Company pension funds with more than €1bn of assets must also introduce a permanent supervisory board (Raad van Toezicht or RvT) for improved internal supervision. Three years ago, an RvT became mandatory for sector schemes with a paritarian or independent board. The issue is also covered by the Verzamelwet Pensioenen 2017, which has been put to the Senate for approval.
Parliament is examining an initiative bill – tabled by party for the elderly (50PLUS) – to temporaryily increase the discount rate for pension funds’ liabilities to at least 2%. The current prescribed discount rate – linked to the market interest rates, with the application of an ultimate forward rate (UFR) – is approximately 1.5%. The aim of the proposal is to raise the discount rate for a maximum of five years. The measure is meant to increase pension funds’ coverage ratio and reduce the chances of rights cuts.

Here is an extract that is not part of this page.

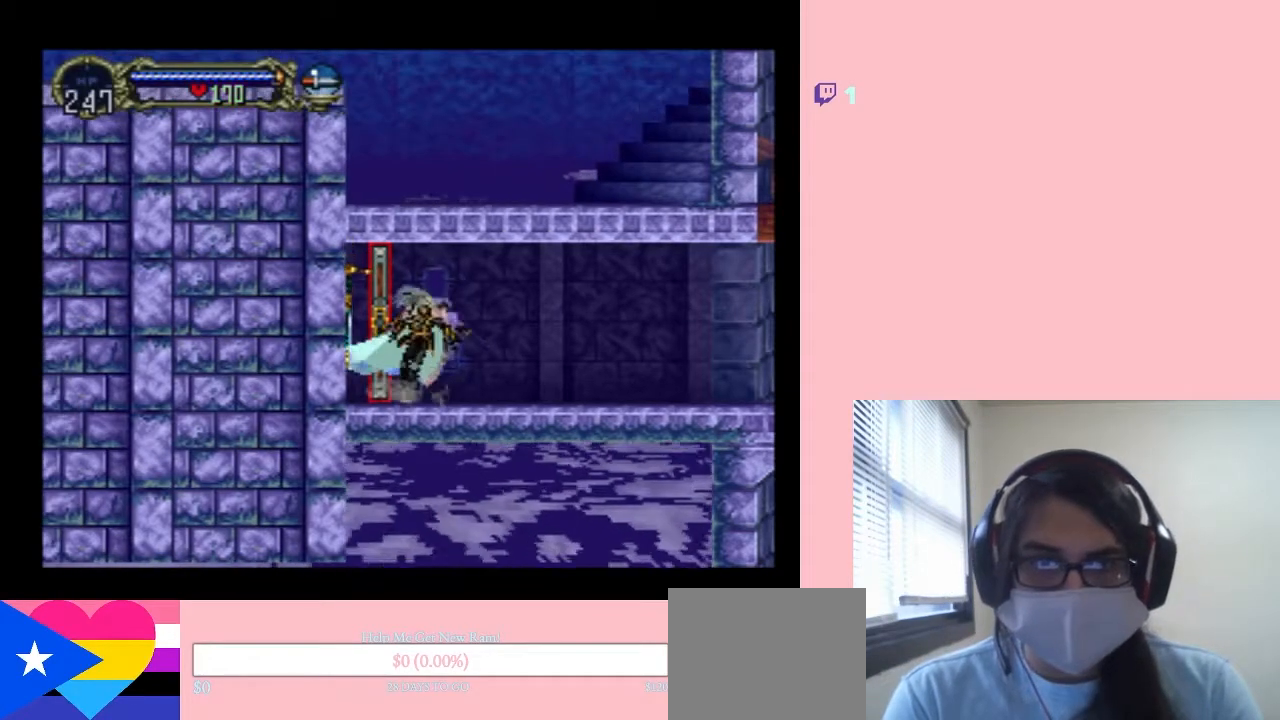
{"dt_ms": 500, "buttons": ["DPAD_LEFT"], "left_stick": "center", "right_stick": "center", "events": [[67, "X", "up"], [317, "DPAD_LEFT", "down"]]}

Parliament is to decide about an implementation order from finance minister Jeroen Dijsselbloem, to earmark pension funds with assets of more than €10bn as ‘organisations of public importance’ (Organisaties van Openbaar Belang or OOB). The measure is meant to reinforce the audit regime and includes the introduction of an audit committee. During a consultation, the civil service scheme ABP (€389bn) and the healthcare scheme PFZW (€187bn) opposed changes to their board structure. They argued that they had recently adjusted their board set-up, following new legislation for pension fund governance. The AMvB is to come into force in January 2018.
Henk Kamp, the outgoing minister of economic affairs, has announced a dialogue with stakeholders, including pension funds, about protective measures against hostile takeovers of Dutch companies. He wants, among other things, to introduce a legal period for reflection. His initiative was triggered by the persistent efforts of US paint firm, PPG Industries, to mount a hostile takeover of Dutch multinational Akzo-Nobel.